Lacorene should always be administered by intravenous infusion because of its hypertonicity.
Lacorene is a diagnostic aid and is not intended for therapeutic use.
Lacorene is a hypertonic (950 mOsmol/liter) and acidic (average pH of 5.6) solution that can cause irritation and damage to tissues. Care should be used to ensure administration of R-Gene 10 through a patent catheter within a patent vein. Excessive rates of infusion may result in local irritation and in flushing, nausea, or vomiting. Inadequate dosing or prolongation of the infusion period may diminish the stimulus to the pituitary and nullify the test.
The arginine in Lacorene can be metabolized resulting in nitrogen-containing products for excretion. The effect of an acute amino acid or nitrogen burden upon patients with impairment of renal function should be considered when Lacorene is to be administered.
The chloride content of R-Gene 10 is 47.5 mEq per 100 mL of solution, and the effect of infusing this amount of chloride into patients with electrolyte imbalance should be evaluated before the test is undertaken.
It should be noted that the basal and post stimulation levels of growth hormone are elevated in patients who are pregnant or are taking oral contraceptives.
Long term animal studies have not been performed to evaluate the carcinogenic potential, the mutagenic potential or the effect on fertility of intravenously administered Lacorene.
Reproduction studies have been performed in rabbits and mice at doses 12 times the human dose and have revealed no evidence of impaired fertility or harm to the fetus due to R-Gene 10 (10% Arginine Hydrochloride Injection, USP). There have been no adequate or well controlled studies for the use of Lacorene in pregnant women. Because animal reproduction studies are not always predictive of human response, this drug should not be used during pregnancy.
It is not known whether intravenous administration of Lacorene could result in significant quantities of arginine in breast milk. Systemically administered amino acids are secreted into breast milk in quantities not likely to have a deleterious effect on the infant. Nevertheless, caution should be exercised when Lacorene is to be administered to nursing women.
Clinical studies of arginine did not include a sufficient number of subjects aged 65 and over to determine whether they respond differently from younger subjects. Other reported clinical experience has not identified differences in responses between the elderly and younger patients.
Adverse reactions associated with 1670 infusions in premarketing studies were as follows:
Non-specific side effects consisting of nausea, vomiting, headache, flushing, numbness and local venous irritation were reported in approximately 3% of the patients.

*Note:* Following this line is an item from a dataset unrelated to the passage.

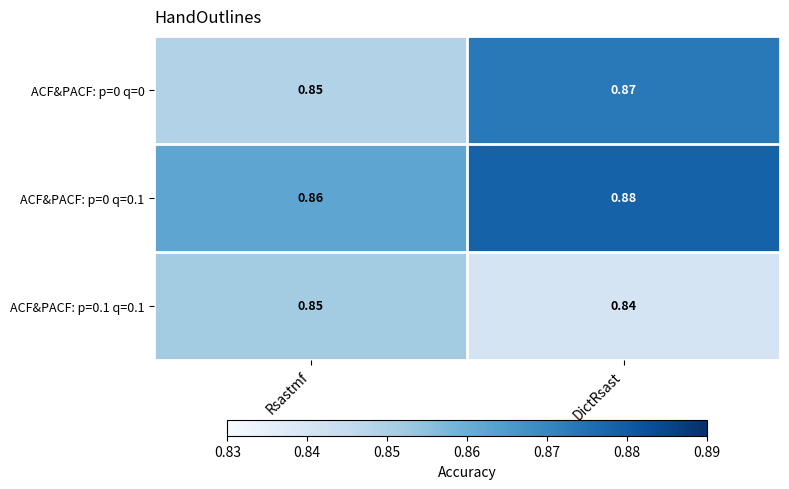

At DictRsast, list the series in order from smallest to largest.

ACF&PACF: p=0.1 q=0.1, ACF&PACF: p=0 q=0, ACF&PACF: p=0 q=0.1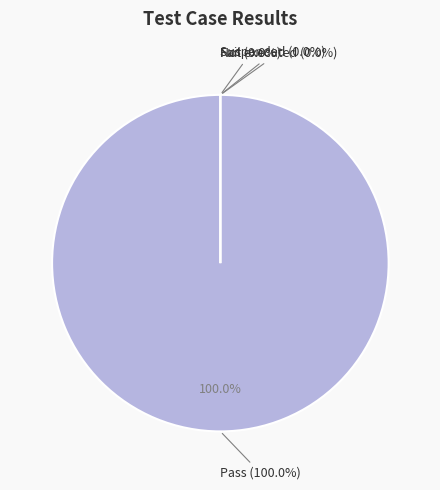

Rank the categories by value from lowest to highest.

Fail, Not executed, Suspended, Pass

One patient had an allergic reaction which was manifested as a confluent macular rash with reddening and swelling of the hands and face. The rash subsided rapidly after the infusion was terminated and 50 mg of diphenhydramine were administered. One patient had an apparent decrease in platelet count from 150,000 to 60,000. One patient with a history of acrocyanosis had an exacerbation of this condition following infusion of Lacorene.
The following adverse events have been reported during post-marketing use: extravasation leading to burn-like reaction and/or skin necrosis requiring surgical intervention, hypersensitivity reactions including anaphylaxis, and hematuria that in some cases occurred 1–2 days after an Lacorene administration. Because these adverse events are reported voluntarily from a population of uncertain size, it is not always possible to reliably estimate their frequency or establish a causal relationship to drug exposure.
An overdosage may cause a transient metabolic acidosis with hyperventilation, which could lead to death (see “ WARNINGS”). In most cases the acidosis will self-compensate and the base deficit will return to normal following completion of the infusion. If the condition persists, the deficit should be determined and corrected by a calculated dose of an alkalizing agent.